Antwoord schriftelijke vragen : Antwoord op vragen van het lid Van Haga over het monitoren van zedendelinquenten
Vragen van het lid Van Haga (Groep Van Haga) aan de Minister van Veiligheid en Justitie over het monitoren van zedendelinquenten (ingezonden 8 juni 2022).
Antwoord van Minister Weerwind (Rechtsbescherming) (ontvangen 20 juli 2022). Zie ook
Aanhangsel Handelingen, vergaderjaar 2021–2022, nr. 3311.
Vraag 1
Bent u bekend met het bericht «Advocaat: verdachte in zaak-Gino eerder veroordeeld
voor misbruik»1?
Antwoord 1
Ja.
Vraag 2
Deelt u de mening dat het te vaak voorkomt dat zedendelinquenten te vaak opnieuw over
schreef gaan?
Antwoord 2
Zedenmisdrijven hebben veel impact op de slachtoffers en de maatschappij. Daarom werkt
de gehele strafrechtketen samen om herhaling van misdrijven, en daarmee (nieuw) slachtofferschap,
zoveel mogelijk te voorkomen.
Vraag 3 en 4
Wat is er gedaan met de conclusies van het onderzoek Van de Bunt, Holvast en Plaisier
uit 2011 dat concludeerde dat het toezicht op zedendelinquenten verbeterd kan worden?

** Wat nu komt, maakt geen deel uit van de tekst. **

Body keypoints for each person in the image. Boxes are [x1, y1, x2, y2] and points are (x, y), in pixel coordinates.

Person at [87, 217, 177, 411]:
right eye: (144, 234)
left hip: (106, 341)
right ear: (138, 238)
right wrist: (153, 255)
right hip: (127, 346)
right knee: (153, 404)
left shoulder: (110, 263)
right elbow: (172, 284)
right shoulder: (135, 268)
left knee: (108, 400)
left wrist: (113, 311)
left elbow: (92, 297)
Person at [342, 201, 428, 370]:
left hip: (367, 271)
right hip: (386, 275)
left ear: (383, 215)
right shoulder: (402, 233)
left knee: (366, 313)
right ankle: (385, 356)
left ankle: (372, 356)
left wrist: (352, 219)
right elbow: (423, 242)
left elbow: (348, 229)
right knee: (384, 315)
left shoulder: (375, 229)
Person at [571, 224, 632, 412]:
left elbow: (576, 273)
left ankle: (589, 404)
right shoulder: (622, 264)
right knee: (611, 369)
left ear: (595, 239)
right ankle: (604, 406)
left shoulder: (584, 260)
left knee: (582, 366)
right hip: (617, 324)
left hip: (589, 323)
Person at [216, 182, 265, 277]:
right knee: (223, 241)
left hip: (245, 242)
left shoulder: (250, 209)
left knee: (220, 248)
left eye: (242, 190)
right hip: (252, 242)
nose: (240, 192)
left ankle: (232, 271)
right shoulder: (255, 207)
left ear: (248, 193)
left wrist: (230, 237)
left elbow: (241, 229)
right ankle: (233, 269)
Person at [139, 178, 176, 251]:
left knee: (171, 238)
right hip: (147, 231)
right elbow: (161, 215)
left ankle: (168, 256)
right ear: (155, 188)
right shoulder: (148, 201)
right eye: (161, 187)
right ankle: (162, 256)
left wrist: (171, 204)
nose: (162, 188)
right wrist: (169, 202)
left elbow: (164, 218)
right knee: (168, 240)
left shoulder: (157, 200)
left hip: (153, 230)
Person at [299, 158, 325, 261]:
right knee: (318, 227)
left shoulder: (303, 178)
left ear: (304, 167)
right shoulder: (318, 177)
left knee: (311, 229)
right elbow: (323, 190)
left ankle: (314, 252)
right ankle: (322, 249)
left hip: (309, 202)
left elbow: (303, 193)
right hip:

Kunt u hierover een gedetailleerd antwoord geven?
Wat zijn de ontwikkelingen van het monitoren van zedendelinquenten nadat in 2018 het
startpunt van intensievere samenwerking met de reclassering en openbaar ministerie
werd gegeven? Is teruggekeken op leerpunten en ontwikkelingen?
Antwoord 3 en 4
De samenwerking tussen reclassering en politie was in de jaren dat het rapport van
Van de Bunt, Holvast & Plaisier (2011) werd opgesteld minder structureel en intensief,
dan in de huidige tijd. Dit rapport was één van de aanleidingen voor reclassering,
Openbaar Ministerie en politie om de samenwerking in het toezicht op zedendelinquenten
met een hoog recidiverisico te verbeteren.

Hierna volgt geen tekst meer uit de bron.